Bischof Jacques Gaillot: Abschied und Trauer

Gedenken auf der Place de la Bastille, in der Kirche St. Médard … und eine Bestattung auf dem Pariser Armenfriedhof!

Von Christian Modehn

Der Abschied von Jacques Gaillot, der von Papst Johannes Paul II. im Jahr 1995 als Bischof von Evreux abgesetzt und „in die Wüste“ geschickt wurde, war für viele Menschen, seine FreundInnen, sehr bewegend. Nie zuvor hatten so ungewöhnlich unterschiedliche Menschen von einem Bischof Abschied genommen.
Am Mittwoch, dem 12. April 2023, ist Jacques Gaillot in einer Pariser Klinik gestorben. Weitere Informationen zu Jacques Gaillot LINK

1. Jacques Gaillot – ein außergewöhnlicher Bischof der Moderne.

Bischof Jacques Gaillot, 2007, © René Peetermans, Wikipedia,
Bischof Jacques Gaillot, 2007, © René Peetermans, Wikipedia,

Die französische Presse hat an die Persönlichkeit dieses einmaligen katholischen Bischofs erinnert. Seine Qualitäten als Reformer der katholischen Kirche wurden dabei erwähnt. In der deutschen offiziellen Kirchen-Presse wurde er vor allem als „Helfer der Ausgeschlossenen“ gewürdigt, das war er sicher auch.
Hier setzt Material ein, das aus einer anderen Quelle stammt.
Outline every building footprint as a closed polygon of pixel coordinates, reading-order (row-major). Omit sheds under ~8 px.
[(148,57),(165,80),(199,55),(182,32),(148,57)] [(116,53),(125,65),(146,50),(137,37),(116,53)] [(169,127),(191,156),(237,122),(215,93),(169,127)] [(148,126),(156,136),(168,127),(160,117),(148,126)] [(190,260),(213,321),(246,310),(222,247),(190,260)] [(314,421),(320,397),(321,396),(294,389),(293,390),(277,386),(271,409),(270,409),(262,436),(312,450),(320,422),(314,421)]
Aber er war als Theologe ein mutiger Reformer der Kirche, er praktizierte die von ihm vorgeschlagenen Reformen selbst, wie schon 1988 die Segnung homosexueller Paare oder die Segnung wiederverheiratet Geschiedener oder die gelegentliche Abendmahls-Gemeinschaft mit Lutheranern, sehr früh schon forderte er als Bischof, Frauen zu PriesterInnen zu weihen. Als kein katholischer Bischof mehr mit dem ausgegrenzten Theologen und Psychotherapeuten Eugen Drewermann sprechen wollte, stellte sich Bischof gern dem Dialog mit ihm. Dass Gaillot ein ungewöhnliches Charisma hatte, auch der Präsenz im Fernsehen, ist wohl bekannt. Auf dieser website (LINK) wurde immer wieder auf die theologischen Reformen Gaillots hingewiesen. Über sein Engagement informiert bis heute die website www.partenia.org, LINK , die von Katharina Haller inspiriert und gestaltet wurde.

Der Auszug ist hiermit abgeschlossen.